--- Excerpted passage ---

Gram–Schmidt process

From Wikipedia, the free encyclopedia
Jump to: navigation, search
The first two steps of the Gram–Schmidt process

In mathematics, particularly linear algebra and numerical analysis, the Gram–Schmidt process is a method for orthonormalising a set of vectors in an inner product space, most commonly the Euclidean space Rn. The Gram–Schmidt process takes a finite, linearly independent set S = {v1, ..., vk} for kn and generates an orthogonal set S′ = {u1, ..., uk} that spans the same k-dimensional subspace of Rn as S.

The method is named after Jørgen Pedersen Gram and Erhard Schmidt but it appeared earlier in the work of Laplace and Cauchy. In the theory of Lie group decompositions it is generalized by the Iwasawa decomposition.[1]

The application of the Gram–Schmidt process to the column vectors of a full column rank matrix yields the QR decomposition (it is decomposed into an orthogonal and a triangular matrix).

The Gram–Schmidt process[edit]

The Gram-Schmidt process being executed on three linearly independent, non-orthogonal vectors of a basis for R3. Click on image for details.

---

## Short exercise 1:
Translate this sentence from the Gram–Schmidt article into Spanish: "The method is named after Jørgen Pedersen Gram and Erhard Schmidt but it appeared earlier in the work of Laplace and Cauchy."
## Short exercise 2:
Write out the part of the Gram–Schmidt article starting at "The method is" and ending at "image for details.", word for word.

--- Information provided ---

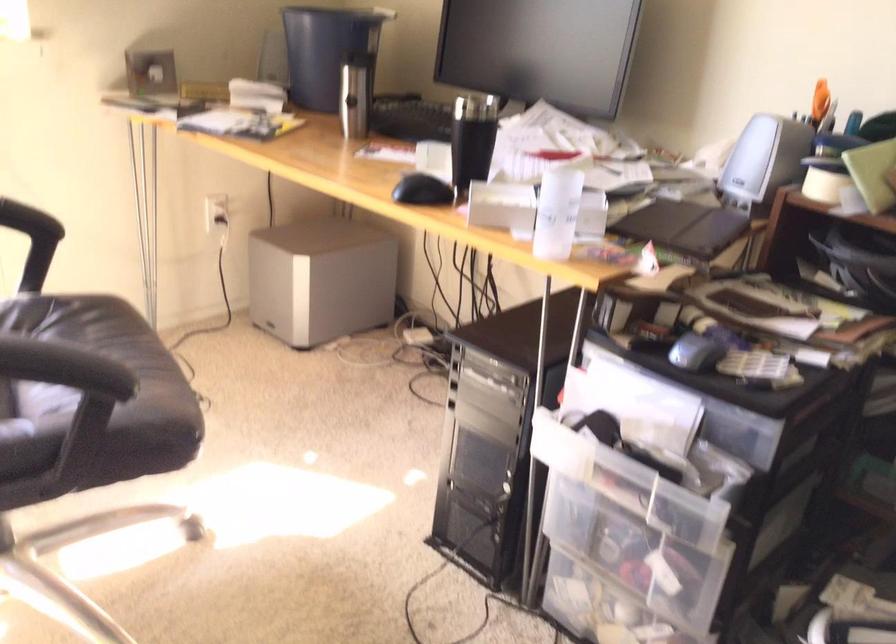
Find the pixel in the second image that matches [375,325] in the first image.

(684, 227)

---

## Worked solution 1:
El método lleva el nombre de Jørgen Pedersen Gram y Erhard Schmidt, pero apareció antes en el trabajo de Laplace y Cauchy.

## Worked solution 2:
The method is named after Jørgen Pedersen Gram and Erhard Schmidt but it appeared earlier in the work of Laplace and Cauchy. In the theory of Lie group decompositions it is generalized by the Iwasawa decomposition.[1]

The application of the Gram–Schmidt process to the column vectors of a full column rank matrix yields the QR decomposition (it is decomposed into an orthogonal and a triangular matrix).

The Gram–Schmidt process[edit]

The Gram-Schmidt process being executed on three linearly independent, non-orthogonal vectors of a basis for R3. Click on image for details.